ブログを書き始めて感じた事は、自分の書きたい内容に適した画像データ(主に歴史的な写真等)を頻繁に載せたくなることである。

それは自分の書く内容を画像使ってよりわかりやすくするためでもあるし、内容に説得力を持たせるためというのもある。

 

少し前に、大手まとめサイトによる記事や画像の無断転載、いわゆる「パクリ」が多数発覚し、該当のまとめサイトが閉鎖するという事件

メディアに大きく取り上げられて話題になった。これは医療系のまとめサイトであり、記事の内容も信ぴょう性がないものも多く危険、

と他のまとめサイトより事態を重く捉える流れが世の中にあったせいだろうか、炎上し閉鎖した。

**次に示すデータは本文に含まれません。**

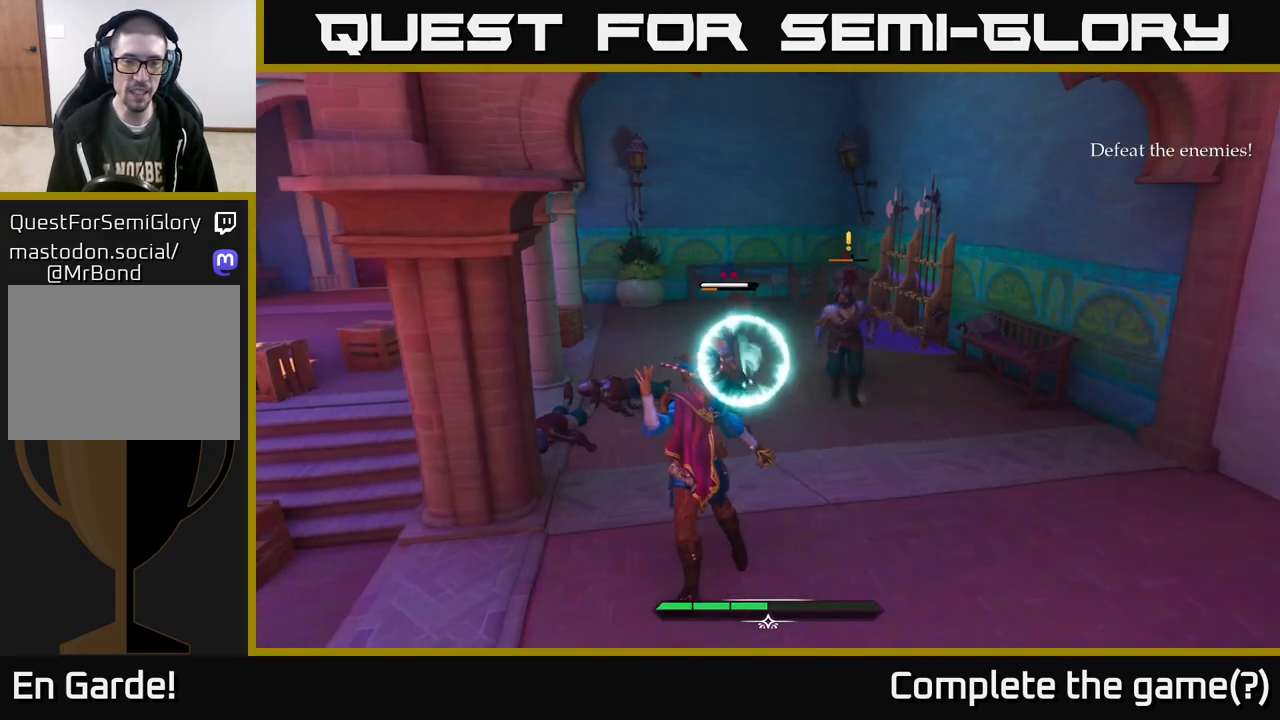
{"buttons": [], "left_stick": "up-right", "right_stick": "center", "events": [[17, "Y", "down"], [83, "Y", "up"], [183, "left_stick", "center"], [383, "X", "down"], [383, "left_stick", "up"], [450, "X", "up"], [467, "left_stick", "up-right"]]}
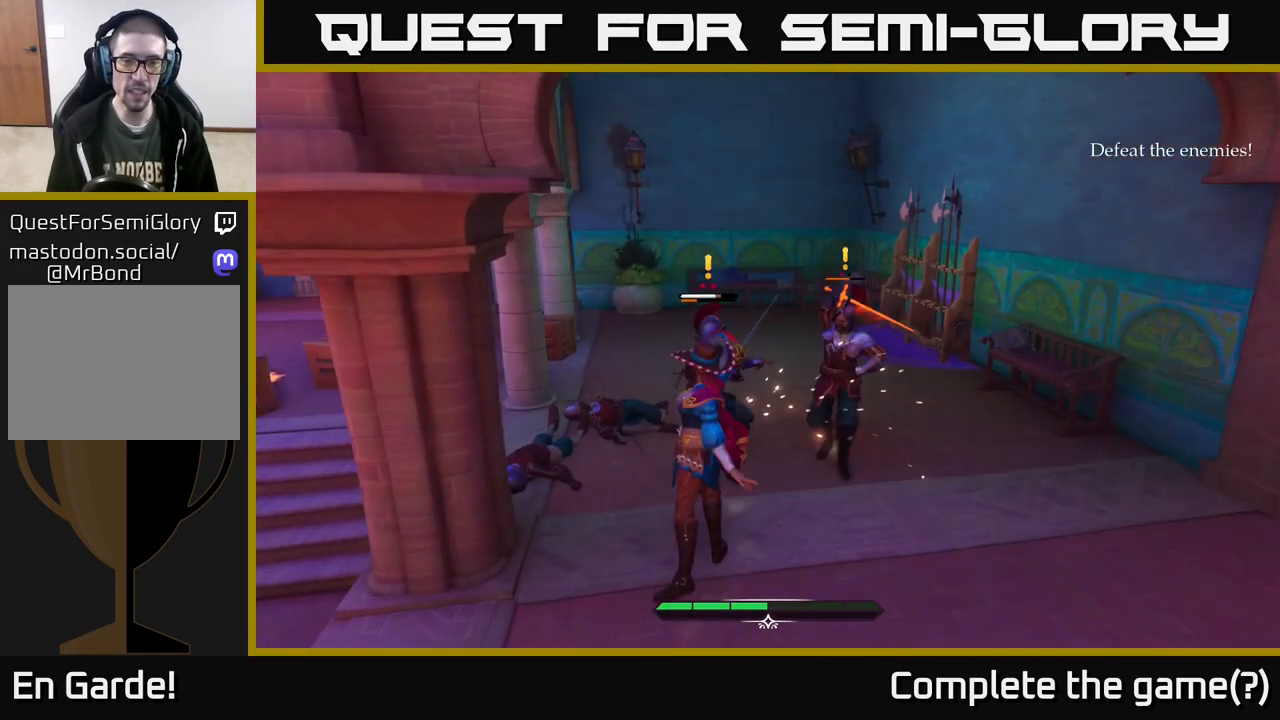
{"buttons": [], "left_stick": "right", "right_stick": "center", "events": [[267, "left_stick", "right"], [300, "Y", "down"], [333, "B", "down"], [350, "Y", "up"], [383, "B", "up"]]}
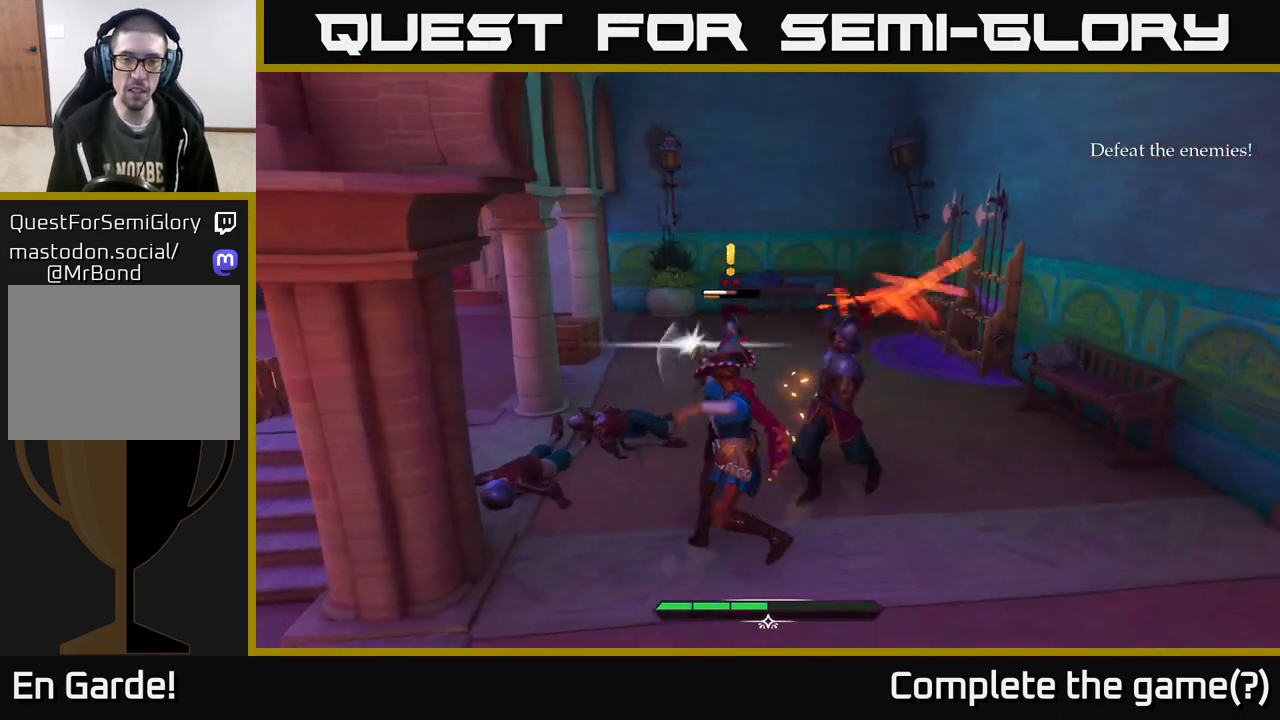
{"buttons": [], "left_stick": "up-right", "right_stick": "center", "events": [[333, "left_stick", "center"], [417, "X", "down"], [467, "left_stick", "up-right"], [500, "X", "up"]]}
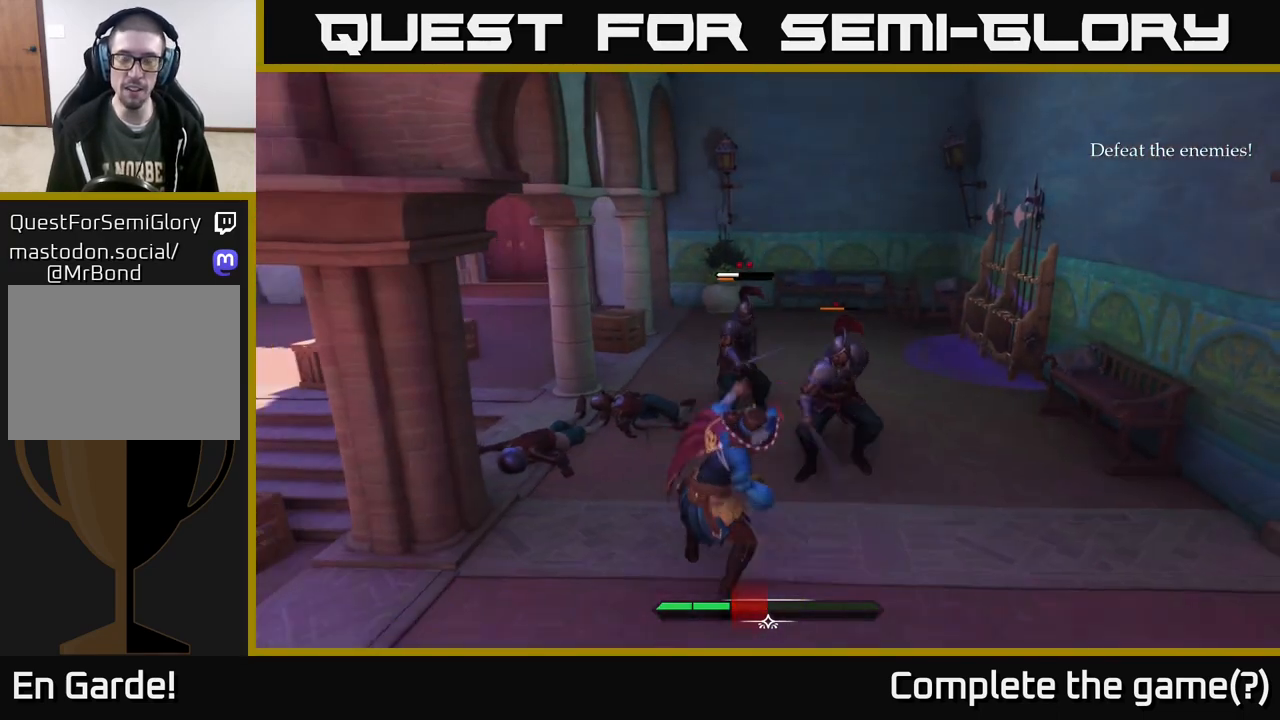
{"buttons": [], "left_stick": "up", "right_stick": "center", "events": [[50, "left_stick", "right"], [117, "X", "down"], [167, "X", "up"], [217, "left_stick", "up-right"], [500, "left_stick", "up"]]}
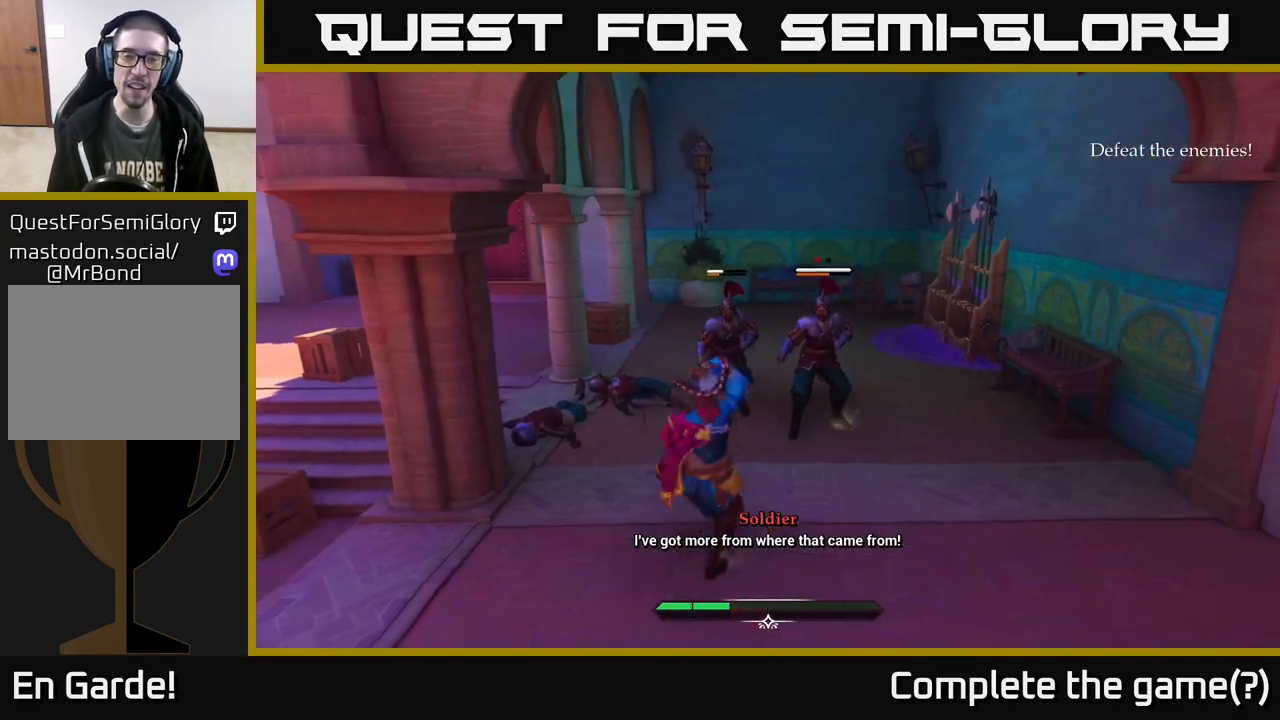
{"buttons": [], "left_stick": "down-left", "right_stick": "center", "events": [[217, "left_stick", "center"], [483, "left_stick", "down-left"]]}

写真の分野の場合、これらのまとめサイトにパクられる以外にも、例えば個人ブログの写真が旅行サイトに勝手に使われたり、結婚式の写真が

結婚相談所のサイトに使われた事例等がある(他にも多分多々あるが)。

 

これらはカメラ雑誌でも「無断転載対策マニュアル」という名で特集を組まれ、話題になった。

webメディアが普及したとはいえまだその歴史は長くなく、こういう事件が起きていく中で

徐々に無断転載等の「いけないこと」の基準・ルールの認識が裾野まで広まっていくのかな、と思う。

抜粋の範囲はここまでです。